The case of Genlloud and others v Van Der Merwe N.O and others [2024] JOL 65688 (GJ) concerns a person’s mental capacity to make a will. There was a dispute about whether the will was valid or not. The court had to decide whether the testatrix still had the mental capacity to understand what she was doing when she signed the will.
The plaintiffs wanted the will to be declared invalid and the deceased estate reopened and settled from a fresh.
The plaintiffs called no less than ten witnesses, including the paramedics who worked with the testatrix. On the other side, the defendant called five witnesses, including one of the domestic workers who looked after the deceased.
The plaintiffs argued that the deceased, because of the aneurysm, no longer had the ability to understand what she was doing when she signed a will.
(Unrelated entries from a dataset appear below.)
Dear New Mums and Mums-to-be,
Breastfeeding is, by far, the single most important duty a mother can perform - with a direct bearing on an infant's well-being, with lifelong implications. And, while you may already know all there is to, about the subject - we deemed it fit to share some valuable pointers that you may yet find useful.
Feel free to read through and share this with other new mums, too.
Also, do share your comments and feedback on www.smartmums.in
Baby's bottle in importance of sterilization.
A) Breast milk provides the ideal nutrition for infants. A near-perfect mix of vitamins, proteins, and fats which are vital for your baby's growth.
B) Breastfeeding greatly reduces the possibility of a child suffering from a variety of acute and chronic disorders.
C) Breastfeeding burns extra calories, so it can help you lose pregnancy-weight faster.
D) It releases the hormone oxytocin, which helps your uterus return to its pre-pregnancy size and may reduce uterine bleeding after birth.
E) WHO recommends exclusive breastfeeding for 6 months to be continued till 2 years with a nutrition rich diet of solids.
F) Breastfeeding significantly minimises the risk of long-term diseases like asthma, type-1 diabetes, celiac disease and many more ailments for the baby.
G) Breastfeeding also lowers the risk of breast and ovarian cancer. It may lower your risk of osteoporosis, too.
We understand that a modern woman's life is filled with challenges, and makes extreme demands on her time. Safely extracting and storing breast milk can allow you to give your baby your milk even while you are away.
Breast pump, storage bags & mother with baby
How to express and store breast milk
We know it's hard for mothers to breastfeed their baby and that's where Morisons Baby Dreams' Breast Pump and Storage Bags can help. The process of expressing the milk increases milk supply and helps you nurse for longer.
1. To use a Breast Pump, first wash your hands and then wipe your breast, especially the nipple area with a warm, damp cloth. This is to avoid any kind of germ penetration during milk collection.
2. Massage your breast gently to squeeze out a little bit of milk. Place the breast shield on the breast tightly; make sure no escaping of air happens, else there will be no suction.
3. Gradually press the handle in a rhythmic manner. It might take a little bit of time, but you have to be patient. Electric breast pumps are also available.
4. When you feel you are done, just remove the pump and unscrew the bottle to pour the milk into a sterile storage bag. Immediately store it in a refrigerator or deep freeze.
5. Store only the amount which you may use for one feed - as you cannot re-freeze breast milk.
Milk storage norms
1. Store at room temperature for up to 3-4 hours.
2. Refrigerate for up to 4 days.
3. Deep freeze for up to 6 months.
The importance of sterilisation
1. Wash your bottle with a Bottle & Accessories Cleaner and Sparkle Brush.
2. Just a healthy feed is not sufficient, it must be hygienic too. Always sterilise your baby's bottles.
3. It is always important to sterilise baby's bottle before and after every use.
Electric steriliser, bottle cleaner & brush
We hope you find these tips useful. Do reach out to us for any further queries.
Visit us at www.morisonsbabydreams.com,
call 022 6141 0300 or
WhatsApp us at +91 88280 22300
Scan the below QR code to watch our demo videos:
One witness said that since she had the aneurysm in 2007, the deceased could not understand more than a toddler.
The defendants, on the other hand, argued that there was no question of an inability to execute the will.
The court refers to the case of Levin and Another v Levin and Others [2011] ZASCA 114. In the case, a will signed by a deceased person aged 107 was declared valid. So, there is no maximum age for someone to draft a will.
The court also mentions Lipchik and Others v Master of the High Court [2011] ZAGPJHC 49, in which the court points out that a will is not always in accordance with what the beneficiaries and the family would hope it says. This alone does not mean that the will is invalid.
The judge also refers to the testimony of the domestic worker who took care of the deceased. The domestic worker mentioned they would go shopping and eat at a Wimpy. The deceased would then choose her food from the menu.
The court says that the plaintiffs’ claim was speculative and emphasizes the fact that the they had not called any expert medical testimony. As the relevant witness admitted, paramedics are not experts in the field.
An aneurysm can occur in any part of the body, writes the judge. There was no expert medical evidence before the court that it was a brain aneurysm.
On a balance of probabilities based on the evidence, the court finds that the deceased indeed still had the mental capacity to make a will. Put another way, the judge says that the plaintiffs did not discharge their burden of proof to rebut the presumption that the deceased had the necessary mental capacity.
The case makes it clear that it is not so easy to challenge the validity of a will. The fact that someone is old and/or perhaps no longer has such a sharp mental capacity as before does not mean that the person does not understand the nature and effects of his or her actions when he or she signs a will. There must be sound medical expert evidence about a lack of mental capacity for a court to conclude that someone can no longer execute a valid will.